The request:
Copy these lines word for word, beginning with the line that contains "catalogue / barcode: US 3734654" and continuing through the line that contains "genus: Dryopteris". Leave out every other line.

>> begin Data section

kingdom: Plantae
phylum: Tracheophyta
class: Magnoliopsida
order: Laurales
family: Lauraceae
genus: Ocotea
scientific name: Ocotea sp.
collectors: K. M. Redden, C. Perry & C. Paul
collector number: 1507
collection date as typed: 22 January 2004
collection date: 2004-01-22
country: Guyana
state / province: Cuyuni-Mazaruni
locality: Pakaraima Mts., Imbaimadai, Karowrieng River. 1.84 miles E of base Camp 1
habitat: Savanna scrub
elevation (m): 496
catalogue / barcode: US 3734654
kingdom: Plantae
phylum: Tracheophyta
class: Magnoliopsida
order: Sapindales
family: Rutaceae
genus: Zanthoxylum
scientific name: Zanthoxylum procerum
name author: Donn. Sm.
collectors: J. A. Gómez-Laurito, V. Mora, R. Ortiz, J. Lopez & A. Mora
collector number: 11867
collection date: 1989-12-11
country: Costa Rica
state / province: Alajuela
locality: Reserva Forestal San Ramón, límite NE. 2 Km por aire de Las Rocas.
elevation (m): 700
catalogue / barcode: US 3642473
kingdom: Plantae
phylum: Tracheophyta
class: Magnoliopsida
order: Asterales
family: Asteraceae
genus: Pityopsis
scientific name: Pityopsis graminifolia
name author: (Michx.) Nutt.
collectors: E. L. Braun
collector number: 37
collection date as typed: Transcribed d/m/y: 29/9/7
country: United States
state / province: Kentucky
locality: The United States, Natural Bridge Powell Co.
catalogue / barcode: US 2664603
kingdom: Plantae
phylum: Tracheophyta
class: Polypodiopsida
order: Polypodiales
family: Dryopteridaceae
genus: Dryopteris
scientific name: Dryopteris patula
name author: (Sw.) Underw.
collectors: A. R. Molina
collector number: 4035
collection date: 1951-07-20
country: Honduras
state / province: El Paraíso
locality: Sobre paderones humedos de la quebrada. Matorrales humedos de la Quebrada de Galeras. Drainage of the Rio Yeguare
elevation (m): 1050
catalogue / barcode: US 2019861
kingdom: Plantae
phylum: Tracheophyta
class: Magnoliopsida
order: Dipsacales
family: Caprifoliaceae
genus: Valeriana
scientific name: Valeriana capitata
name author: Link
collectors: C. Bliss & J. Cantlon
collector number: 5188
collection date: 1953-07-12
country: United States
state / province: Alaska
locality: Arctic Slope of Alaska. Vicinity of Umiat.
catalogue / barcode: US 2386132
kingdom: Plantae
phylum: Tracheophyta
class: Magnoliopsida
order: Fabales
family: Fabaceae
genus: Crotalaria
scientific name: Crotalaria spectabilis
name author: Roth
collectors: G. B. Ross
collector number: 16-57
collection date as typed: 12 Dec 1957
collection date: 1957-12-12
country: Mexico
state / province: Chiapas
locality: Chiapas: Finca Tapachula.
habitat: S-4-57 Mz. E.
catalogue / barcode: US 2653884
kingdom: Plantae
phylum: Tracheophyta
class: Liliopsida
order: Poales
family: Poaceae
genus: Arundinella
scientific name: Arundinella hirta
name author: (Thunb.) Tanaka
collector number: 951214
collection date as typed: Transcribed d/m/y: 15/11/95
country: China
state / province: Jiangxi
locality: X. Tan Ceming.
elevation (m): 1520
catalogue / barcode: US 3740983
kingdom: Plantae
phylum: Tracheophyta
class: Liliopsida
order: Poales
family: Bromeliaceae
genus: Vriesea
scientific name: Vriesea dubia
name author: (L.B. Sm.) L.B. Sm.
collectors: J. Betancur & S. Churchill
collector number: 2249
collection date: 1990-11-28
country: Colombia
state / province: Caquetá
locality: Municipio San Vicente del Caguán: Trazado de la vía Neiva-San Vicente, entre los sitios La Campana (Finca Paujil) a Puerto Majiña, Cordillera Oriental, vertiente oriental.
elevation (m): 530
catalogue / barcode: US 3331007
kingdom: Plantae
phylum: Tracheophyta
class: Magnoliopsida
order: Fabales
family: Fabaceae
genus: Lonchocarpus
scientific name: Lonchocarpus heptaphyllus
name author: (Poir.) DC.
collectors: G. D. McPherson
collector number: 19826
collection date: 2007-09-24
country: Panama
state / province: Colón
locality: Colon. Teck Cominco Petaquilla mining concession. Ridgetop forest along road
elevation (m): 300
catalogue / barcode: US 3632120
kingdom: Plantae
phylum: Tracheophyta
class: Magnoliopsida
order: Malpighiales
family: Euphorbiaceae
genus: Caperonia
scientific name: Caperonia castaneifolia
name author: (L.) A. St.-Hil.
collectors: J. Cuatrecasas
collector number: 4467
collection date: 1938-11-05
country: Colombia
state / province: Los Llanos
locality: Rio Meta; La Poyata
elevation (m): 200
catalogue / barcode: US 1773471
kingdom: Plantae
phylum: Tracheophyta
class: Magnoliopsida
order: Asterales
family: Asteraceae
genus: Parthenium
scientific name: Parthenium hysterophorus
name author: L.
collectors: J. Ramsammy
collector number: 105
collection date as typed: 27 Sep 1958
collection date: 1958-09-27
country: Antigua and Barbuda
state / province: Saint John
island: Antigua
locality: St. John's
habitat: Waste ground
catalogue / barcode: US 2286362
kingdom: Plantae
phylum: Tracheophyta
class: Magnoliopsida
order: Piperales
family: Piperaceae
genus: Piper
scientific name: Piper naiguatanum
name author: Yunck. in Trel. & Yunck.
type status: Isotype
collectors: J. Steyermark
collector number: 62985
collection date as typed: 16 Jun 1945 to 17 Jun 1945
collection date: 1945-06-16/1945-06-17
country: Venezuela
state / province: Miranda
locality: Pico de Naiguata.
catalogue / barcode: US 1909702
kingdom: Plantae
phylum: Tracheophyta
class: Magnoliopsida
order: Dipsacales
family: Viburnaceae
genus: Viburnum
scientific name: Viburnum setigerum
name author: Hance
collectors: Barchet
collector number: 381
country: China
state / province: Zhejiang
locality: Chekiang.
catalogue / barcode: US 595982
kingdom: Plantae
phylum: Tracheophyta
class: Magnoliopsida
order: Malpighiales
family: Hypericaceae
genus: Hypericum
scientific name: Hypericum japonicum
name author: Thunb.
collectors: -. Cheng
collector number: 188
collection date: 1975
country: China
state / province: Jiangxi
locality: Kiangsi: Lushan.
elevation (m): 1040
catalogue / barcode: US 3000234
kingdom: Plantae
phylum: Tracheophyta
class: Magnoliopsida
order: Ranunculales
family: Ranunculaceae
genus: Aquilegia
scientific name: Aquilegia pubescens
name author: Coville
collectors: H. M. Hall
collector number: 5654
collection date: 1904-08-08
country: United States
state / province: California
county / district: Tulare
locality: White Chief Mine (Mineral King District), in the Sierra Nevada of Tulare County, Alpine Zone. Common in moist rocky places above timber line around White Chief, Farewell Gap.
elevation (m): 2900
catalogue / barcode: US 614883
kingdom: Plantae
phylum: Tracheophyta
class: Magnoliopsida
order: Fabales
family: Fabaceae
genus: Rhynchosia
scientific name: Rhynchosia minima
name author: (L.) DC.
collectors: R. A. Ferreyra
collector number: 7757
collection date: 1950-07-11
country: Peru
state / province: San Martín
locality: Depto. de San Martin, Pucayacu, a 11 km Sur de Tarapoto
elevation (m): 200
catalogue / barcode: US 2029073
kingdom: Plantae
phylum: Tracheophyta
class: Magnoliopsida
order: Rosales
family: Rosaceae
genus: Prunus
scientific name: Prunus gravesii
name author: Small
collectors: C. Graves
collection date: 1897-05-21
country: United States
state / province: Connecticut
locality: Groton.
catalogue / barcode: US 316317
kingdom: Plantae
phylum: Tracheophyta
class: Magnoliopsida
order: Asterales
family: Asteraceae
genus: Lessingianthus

>> end Data section

Written response:
catalogue / barcode: US 3734654
kingdom: Plantae
phylum: Tracheophyta
class: Magnoliopsida
order: Sapindales
family: Rutaceae
genus: Zanthoxylum
scientific name: Zanthoxylum procerum
name author: Donn. Sm.
collectors: J. A. Gómez-Laurito, V. Mora, R. Ortiz, J. Lopez & A. Mora
collector number: 11867
collection date: 1989-12-11
country: Costa Rica
state / province: Alajuela
locality: Reserva Forestal San Ramón, límite NE. 2 Km por aire de Las Rocas.
elevation (m): 700
catalogue / barcode: US 3642473
kingdom: Plantae
phylum: Tracheophyta
class: Magnoliopsida
order: Asterales
family: Asteraceae
genus: Pityopsis
scientific name: Pityopsis graminifolia
name author: (Michx.) Nutt.
collectors: E. L. Braun
collector number: 37
collection date as typed: Transcribed d/m/y: 29/9/7
country: United States
state / province: Kentucky
locality: The United States, Natural Bridge Powell Co.
catalogue / barcode: US 2664603
kingdom: Plantae
phylum: Tracheophyta
class: Polypodiopsida
order: Polypodiales
family: Dryopteridaceae
genus: Dryopteris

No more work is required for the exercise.